The money artists and bands receive from their music sales is their main source of income. Cube talked to Roo Piggot, a program co-ordinator for Inspiral, Sheffield. He specialises in the Record Industry and music promotion. Roo says, ‘At it's most basic, illegal downloading means that an artist doesn't get paid anything for their work, even though thousands of people may be owning and copying it.’ However, ‘An interesting thing about this is that some bands deliberately put their music onto illegal download sites’, ‘so that they get heard by more people’. They might care more about making the music, instead of the money. Would you work for nothing? They can’t make the records if no one is paying them. It is very hard for new bands and music artists to lift off when they lose money from illegal downloading. The industry and artists put in the work, shouldn’t they get paid?

Our views

Illegal downloading is most popular with young people so it's only fair that we should express our opinions about why we do it. Half of the people I talked to admit they have downloaded illegally, and half of those said they do it regularly. Young files-sharers are seen as criminals, but surely all they want to do is listen to their favourite band?

 Patrick, 15, doesn’t download but says, ‘It’s good news, takes money away from the record companies. They don’t deserve it all’. However Mosina says that, ‘It’s wrong, but if they can’t stop it, why is it illegal?’ Also people I have talked to understand the pros and cons of illegal downloading, ‘you do get loads of spyware and viruses etc. Which will actually seriously harm you computer, so you have to be careful of that.’ A few people I have talked to say that they have downloaded songs on sites that they thought were legal and turned out to be illegal.

 

The Law

Music tracks are copyright, so when people share them they are breaking the copyright law. Music piracy is any form of unauthorized duplication or distribution of music including downloading file sharing, and CD-burning.

-In the U.S. you can be fined $250,000 (about £135,000) and get a sentence of 5 years, if you use one of these networks! 
-An American twelve-year-old Madonna fan got fined 2000 dollars.

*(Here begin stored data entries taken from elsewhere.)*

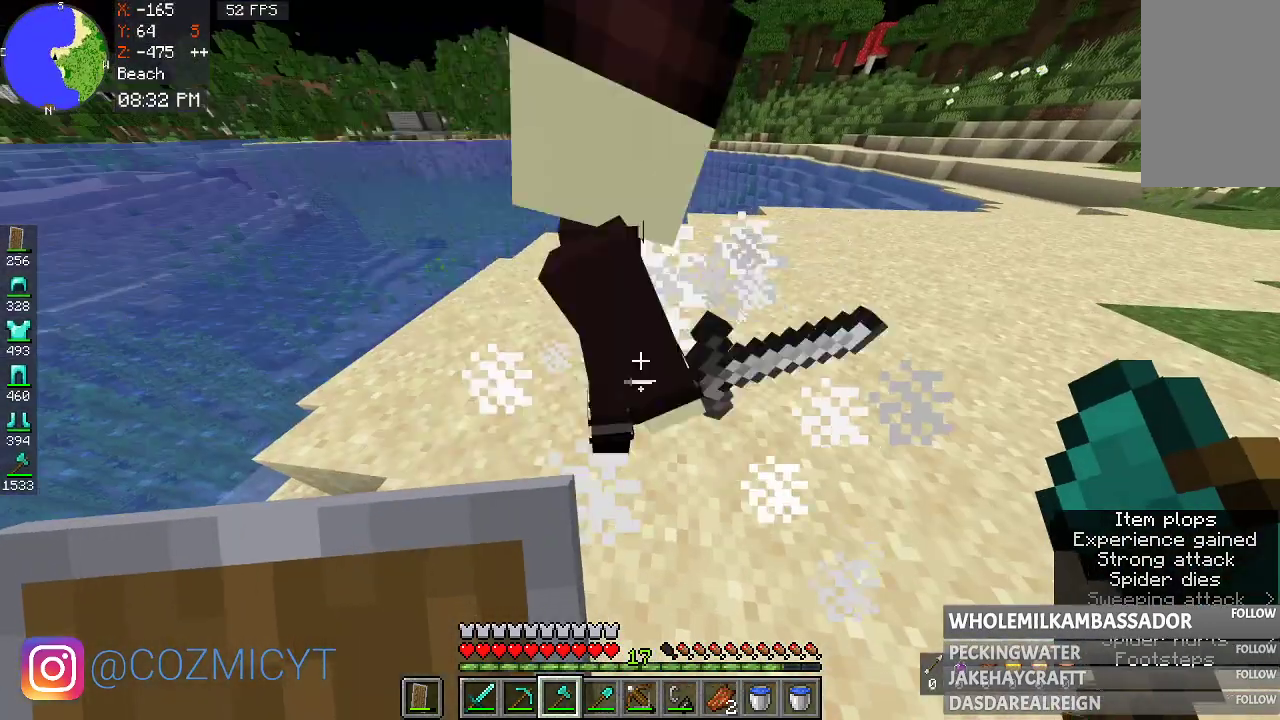
{"keys": [], "mouse": [], "events": []}
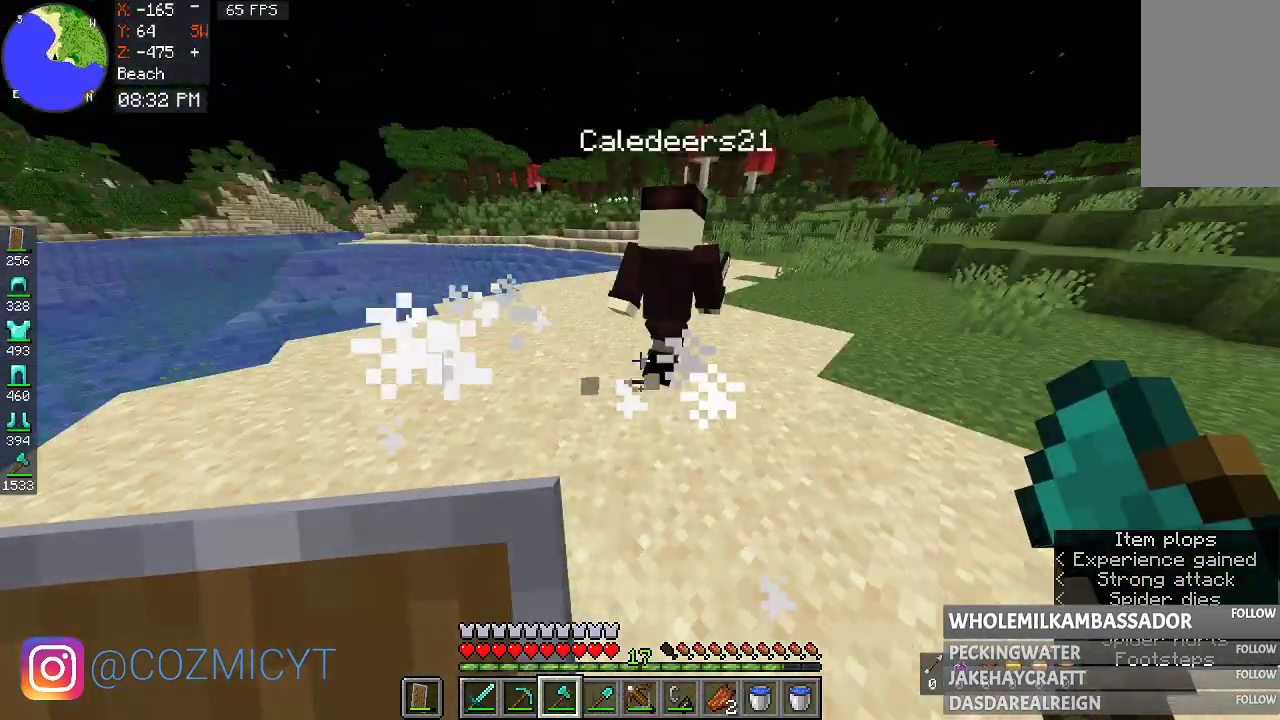
{"keys": [], "mouse": [], "events": []}
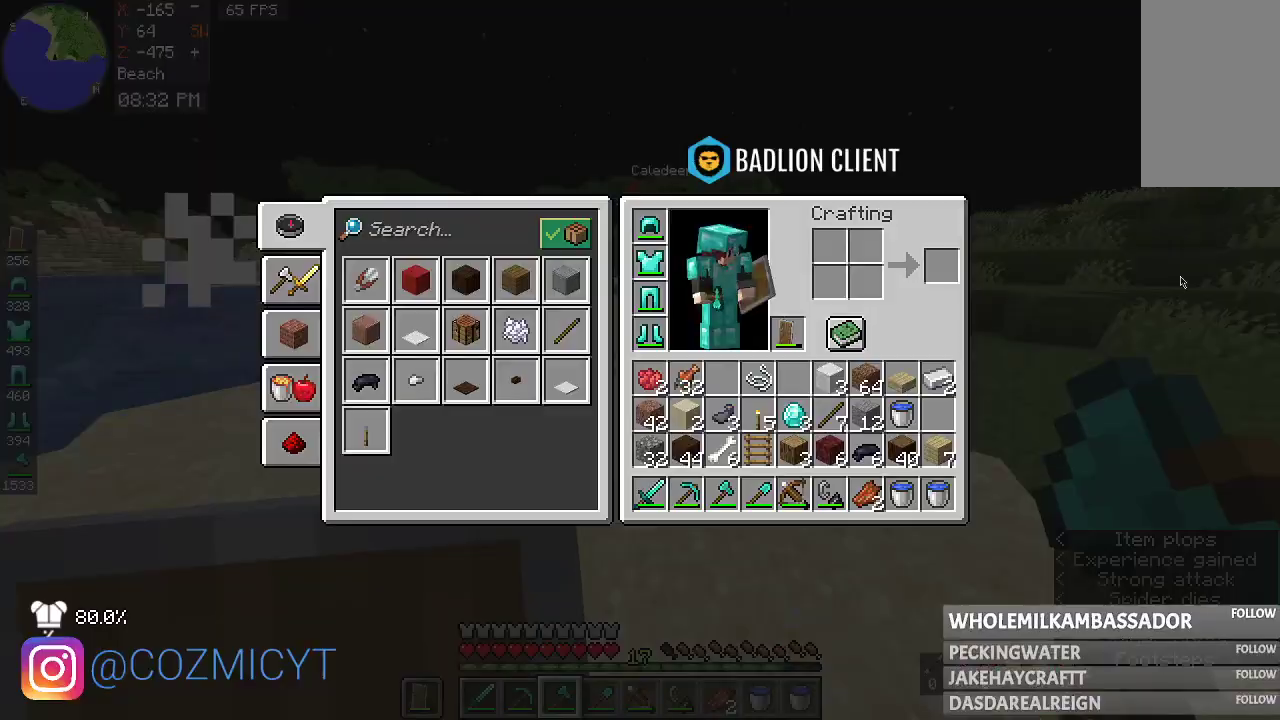
{"keys": [], "mouse": [], "events": []}
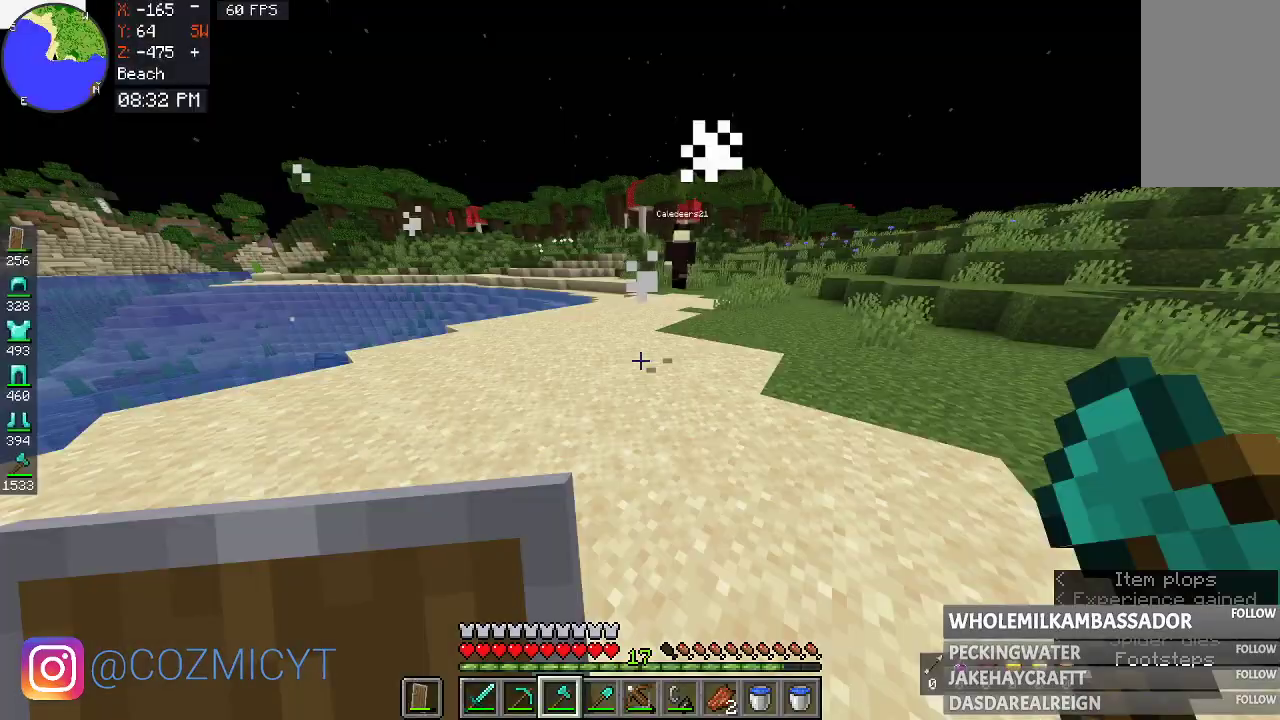
{"keys": ["w"], "mouse": [], "events": [[200, "w", "down"]]}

-A French teacher got fined 10,200 Euros (£5,415) for file sharing, but he shared 30GBs worth of music, that’s around 10,000 songs.

 

If so many people are downloading music illegally, the industry needs to look at the reasons why people aren’t buying music. If we are the culprits, why not make music more available to us, instead of taking us to court? Singles are too expensive, £1.99 for just one song! I don’t own a debit or credit and I'm sure most of you don’t either, so the only way we can pay on legal download websites is from your parents’ cards. Let’s face it teenagers aren’t the richest of people! The record industry has a right to take action, after all if music piracy wasn’t frowned upon everyone would do it; the music industry would close down. There wouldn’t even be any new music to listen to... illegally or not.